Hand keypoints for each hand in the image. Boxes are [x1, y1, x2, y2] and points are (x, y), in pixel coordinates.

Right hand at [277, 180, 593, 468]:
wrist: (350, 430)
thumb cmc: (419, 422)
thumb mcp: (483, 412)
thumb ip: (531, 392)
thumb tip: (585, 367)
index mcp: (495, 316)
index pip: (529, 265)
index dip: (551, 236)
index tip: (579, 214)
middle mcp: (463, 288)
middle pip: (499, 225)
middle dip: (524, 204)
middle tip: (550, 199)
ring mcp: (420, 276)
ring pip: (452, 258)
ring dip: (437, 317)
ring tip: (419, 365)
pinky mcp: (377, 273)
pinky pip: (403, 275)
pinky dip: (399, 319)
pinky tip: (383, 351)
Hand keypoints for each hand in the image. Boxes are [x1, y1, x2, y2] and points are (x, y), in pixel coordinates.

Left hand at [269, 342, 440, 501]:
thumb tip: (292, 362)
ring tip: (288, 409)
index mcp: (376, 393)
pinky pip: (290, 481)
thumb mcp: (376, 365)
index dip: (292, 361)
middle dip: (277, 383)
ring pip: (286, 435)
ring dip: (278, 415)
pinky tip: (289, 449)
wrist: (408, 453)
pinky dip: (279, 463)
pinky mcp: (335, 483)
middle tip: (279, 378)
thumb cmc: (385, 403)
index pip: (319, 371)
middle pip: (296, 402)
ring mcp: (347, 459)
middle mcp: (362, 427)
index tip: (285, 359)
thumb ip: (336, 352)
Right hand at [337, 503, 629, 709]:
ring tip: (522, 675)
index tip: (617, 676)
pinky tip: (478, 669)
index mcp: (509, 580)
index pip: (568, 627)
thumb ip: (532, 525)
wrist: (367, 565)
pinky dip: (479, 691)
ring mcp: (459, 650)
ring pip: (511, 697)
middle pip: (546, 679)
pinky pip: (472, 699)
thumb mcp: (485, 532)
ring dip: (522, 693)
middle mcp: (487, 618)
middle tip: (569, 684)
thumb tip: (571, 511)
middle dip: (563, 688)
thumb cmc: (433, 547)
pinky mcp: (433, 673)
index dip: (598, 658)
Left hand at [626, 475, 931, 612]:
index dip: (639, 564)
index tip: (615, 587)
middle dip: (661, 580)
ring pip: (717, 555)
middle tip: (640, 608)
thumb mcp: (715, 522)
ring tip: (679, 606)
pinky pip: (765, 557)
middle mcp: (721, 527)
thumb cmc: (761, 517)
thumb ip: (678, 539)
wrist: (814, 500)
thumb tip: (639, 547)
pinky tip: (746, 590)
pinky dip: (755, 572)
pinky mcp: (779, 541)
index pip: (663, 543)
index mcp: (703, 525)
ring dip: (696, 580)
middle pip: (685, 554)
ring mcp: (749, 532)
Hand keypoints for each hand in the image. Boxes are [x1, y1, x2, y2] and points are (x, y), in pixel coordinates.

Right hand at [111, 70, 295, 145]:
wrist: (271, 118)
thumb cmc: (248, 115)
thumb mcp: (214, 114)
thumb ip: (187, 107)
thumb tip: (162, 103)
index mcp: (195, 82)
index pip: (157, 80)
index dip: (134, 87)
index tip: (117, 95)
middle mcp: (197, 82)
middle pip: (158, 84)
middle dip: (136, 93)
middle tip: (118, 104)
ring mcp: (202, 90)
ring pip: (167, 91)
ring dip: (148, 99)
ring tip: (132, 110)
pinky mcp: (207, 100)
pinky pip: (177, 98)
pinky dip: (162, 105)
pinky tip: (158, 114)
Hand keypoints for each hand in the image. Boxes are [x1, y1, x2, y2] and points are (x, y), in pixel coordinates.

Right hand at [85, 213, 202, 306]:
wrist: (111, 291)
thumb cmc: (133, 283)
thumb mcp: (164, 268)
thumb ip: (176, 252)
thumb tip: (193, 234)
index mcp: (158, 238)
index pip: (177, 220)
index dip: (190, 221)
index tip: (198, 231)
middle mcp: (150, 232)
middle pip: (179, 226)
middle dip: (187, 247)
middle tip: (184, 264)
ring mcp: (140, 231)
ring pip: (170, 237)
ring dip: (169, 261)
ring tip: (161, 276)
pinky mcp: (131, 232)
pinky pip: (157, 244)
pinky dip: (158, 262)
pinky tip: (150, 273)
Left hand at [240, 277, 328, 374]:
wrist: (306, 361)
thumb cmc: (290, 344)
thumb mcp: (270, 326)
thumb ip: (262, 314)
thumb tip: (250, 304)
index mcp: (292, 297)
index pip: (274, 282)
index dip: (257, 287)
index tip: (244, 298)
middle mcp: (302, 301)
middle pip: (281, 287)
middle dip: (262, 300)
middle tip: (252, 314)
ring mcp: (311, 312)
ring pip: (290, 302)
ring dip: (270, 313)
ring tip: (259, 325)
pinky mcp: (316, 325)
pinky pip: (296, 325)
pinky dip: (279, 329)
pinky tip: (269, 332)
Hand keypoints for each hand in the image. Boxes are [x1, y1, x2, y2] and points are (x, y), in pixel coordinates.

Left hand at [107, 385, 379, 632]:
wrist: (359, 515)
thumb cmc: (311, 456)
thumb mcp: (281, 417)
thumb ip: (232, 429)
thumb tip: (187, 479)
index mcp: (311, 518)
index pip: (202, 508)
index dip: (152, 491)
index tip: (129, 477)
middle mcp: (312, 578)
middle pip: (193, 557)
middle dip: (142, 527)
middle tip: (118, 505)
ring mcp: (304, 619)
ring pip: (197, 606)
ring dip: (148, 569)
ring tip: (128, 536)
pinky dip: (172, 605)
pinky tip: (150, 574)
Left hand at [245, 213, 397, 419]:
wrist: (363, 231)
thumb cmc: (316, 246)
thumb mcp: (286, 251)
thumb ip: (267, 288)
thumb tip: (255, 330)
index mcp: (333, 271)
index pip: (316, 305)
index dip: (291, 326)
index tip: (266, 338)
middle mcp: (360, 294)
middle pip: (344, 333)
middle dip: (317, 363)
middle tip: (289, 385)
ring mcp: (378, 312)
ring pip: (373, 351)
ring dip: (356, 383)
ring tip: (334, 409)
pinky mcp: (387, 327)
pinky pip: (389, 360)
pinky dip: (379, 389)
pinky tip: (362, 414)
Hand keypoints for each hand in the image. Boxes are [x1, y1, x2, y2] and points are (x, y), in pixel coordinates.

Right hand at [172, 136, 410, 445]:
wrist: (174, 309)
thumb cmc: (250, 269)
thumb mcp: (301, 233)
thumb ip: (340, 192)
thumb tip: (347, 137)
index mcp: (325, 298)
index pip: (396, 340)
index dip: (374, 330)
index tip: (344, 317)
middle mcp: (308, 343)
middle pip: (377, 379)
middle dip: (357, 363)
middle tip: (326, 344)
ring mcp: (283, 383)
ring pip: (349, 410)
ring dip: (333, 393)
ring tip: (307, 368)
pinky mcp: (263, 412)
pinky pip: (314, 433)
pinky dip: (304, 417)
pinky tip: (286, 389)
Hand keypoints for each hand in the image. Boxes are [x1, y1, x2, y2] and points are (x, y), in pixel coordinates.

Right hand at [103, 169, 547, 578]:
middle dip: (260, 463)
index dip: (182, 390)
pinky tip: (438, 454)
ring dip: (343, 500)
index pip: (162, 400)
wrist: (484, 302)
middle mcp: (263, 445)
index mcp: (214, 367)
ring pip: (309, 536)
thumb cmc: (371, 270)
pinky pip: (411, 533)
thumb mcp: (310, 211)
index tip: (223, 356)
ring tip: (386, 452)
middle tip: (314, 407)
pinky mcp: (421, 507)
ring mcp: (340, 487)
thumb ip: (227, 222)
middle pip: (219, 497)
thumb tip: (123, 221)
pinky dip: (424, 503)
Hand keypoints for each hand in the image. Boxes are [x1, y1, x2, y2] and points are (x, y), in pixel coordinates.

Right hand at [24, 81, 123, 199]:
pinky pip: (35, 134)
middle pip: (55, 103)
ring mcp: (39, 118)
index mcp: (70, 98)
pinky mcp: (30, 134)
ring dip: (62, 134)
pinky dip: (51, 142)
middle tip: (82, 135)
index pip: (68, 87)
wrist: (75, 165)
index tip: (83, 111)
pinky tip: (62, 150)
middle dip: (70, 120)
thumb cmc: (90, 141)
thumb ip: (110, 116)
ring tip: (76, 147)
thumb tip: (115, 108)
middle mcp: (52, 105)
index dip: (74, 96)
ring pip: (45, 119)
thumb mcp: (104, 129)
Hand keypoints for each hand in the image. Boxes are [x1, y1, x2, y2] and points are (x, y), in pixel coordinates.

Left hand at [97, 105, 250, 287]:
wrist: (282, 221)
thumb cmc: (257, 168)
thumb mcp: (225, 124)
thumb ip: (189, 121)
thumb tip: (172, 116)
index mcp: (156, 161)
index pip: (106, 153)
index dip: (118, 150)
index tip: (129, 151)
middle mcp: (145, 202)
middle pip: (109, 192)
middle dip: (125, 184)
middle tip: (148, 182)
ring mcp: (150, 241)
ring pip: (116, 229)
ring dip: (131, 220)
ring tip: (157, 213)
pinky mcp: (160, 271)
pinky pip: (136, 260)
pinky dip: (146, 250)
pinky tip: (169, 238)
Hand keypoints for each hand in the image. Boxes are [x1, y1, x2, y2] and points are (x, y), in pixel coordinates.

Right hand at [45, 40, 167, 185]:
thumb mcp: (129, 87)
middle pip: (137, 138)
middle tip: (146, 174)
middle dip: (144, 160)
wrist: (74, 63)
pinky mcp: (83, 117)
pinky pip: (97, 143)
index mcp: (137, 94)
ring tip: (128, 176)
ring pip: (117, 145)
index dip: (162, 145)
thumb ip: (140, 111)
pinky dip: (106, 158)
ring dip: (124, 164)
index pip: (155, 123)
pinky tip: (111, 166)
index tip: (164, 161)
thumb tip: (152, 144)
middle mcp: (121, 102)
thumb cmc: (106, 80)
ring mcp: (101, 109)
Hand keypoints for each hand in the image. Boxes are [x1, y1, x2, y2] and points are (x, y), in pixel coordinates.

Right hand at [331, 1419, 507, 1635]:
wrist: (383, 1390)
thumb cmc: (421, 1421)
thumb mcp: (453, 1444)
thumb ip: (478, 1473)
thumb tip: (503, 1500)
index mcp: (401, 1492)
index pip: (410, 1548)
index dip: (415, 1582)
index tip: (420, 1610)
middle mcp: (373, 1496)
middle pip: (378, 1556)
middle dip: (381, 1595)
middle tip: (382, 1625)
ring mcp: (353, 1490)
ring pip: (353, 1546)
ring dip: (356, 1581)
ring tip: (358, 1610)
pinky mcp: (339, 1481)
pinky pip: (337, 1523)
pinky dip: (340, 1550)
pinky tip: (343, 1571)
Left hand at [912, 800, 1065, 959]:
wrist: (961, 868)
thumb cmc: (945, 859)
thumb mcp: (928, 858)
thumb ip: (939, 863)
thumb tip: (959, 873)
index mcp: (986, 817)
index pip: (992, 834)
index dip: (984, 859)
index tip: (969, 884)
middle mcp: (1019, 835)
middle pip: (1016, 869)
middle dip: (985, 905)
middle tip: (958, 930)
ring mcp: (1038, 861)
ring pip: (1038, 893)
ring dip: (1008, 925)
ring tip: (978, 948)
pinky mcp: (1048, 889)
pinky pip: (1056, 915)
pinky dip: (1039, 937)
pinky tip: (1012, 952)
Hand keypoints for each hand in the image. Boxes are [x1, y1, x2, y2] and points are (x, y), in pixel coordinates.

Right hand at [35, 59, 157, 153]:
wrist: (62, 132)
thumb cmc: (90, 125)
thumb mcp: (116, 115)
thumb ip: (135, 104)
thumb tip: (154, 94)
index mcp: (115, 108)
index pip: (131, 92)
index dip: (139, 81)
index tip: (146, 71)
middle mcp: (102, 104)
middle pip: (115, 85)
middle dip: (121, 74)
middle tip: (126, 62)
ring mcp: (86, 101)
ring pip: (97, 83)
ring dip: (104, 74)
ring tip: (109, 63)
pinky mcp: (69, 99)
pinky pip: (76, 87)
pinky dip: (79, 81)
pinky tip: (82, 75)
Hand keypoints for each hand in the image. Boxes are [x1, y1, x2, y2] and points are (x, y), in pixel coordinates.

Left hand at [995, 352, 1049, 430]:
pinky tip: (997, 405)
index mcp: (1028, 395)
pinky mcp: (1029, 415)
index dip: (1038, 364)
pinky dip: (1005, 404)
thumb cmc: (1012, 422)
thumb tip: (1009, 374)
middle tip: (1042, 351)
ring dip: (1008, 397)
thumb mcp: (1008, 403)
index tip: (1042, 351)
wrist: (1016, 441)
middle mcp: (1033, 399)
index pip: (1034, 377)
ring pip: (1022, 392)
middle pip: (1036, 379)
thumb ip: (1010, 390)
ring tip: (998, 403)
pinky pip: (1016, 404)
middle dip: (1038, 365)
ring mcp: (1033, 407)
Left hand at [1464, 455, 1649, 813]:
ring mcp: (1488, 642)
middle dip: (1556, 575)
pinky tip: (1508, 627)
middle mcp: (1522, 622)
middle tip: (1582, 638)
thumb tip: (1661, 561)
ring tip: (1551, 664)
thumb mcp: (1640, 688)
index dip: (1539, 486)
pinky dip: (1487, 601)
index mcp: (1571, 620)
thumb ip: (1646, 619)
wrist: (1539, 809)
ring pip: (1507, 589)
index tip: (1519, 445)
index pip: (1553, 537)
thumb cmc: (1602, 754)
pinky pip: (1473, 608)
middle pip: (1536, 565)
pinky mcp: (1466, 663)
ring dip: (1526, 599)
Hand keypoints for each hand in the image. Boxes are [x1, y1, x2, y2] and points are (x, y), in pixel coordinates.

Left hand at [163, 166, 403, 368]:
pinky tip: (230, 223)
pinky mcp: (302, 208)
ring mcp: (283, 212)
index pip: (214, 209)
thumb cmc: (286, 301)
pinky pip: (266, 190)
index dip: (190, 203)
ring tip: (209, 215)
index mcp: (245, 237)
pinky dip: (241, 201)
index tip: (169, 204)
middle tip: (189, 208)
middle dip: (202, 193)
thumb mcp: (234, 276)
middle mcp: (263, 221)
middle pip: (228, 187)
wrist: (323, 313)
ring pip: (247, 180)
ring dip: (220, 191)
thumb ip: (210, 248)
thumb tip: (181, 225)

________________________

• _What you are asked to do_:
Across the data shown above, how many lines carry the string "Right"? Reply with the figure by itself.

• _Solution for this task_:
10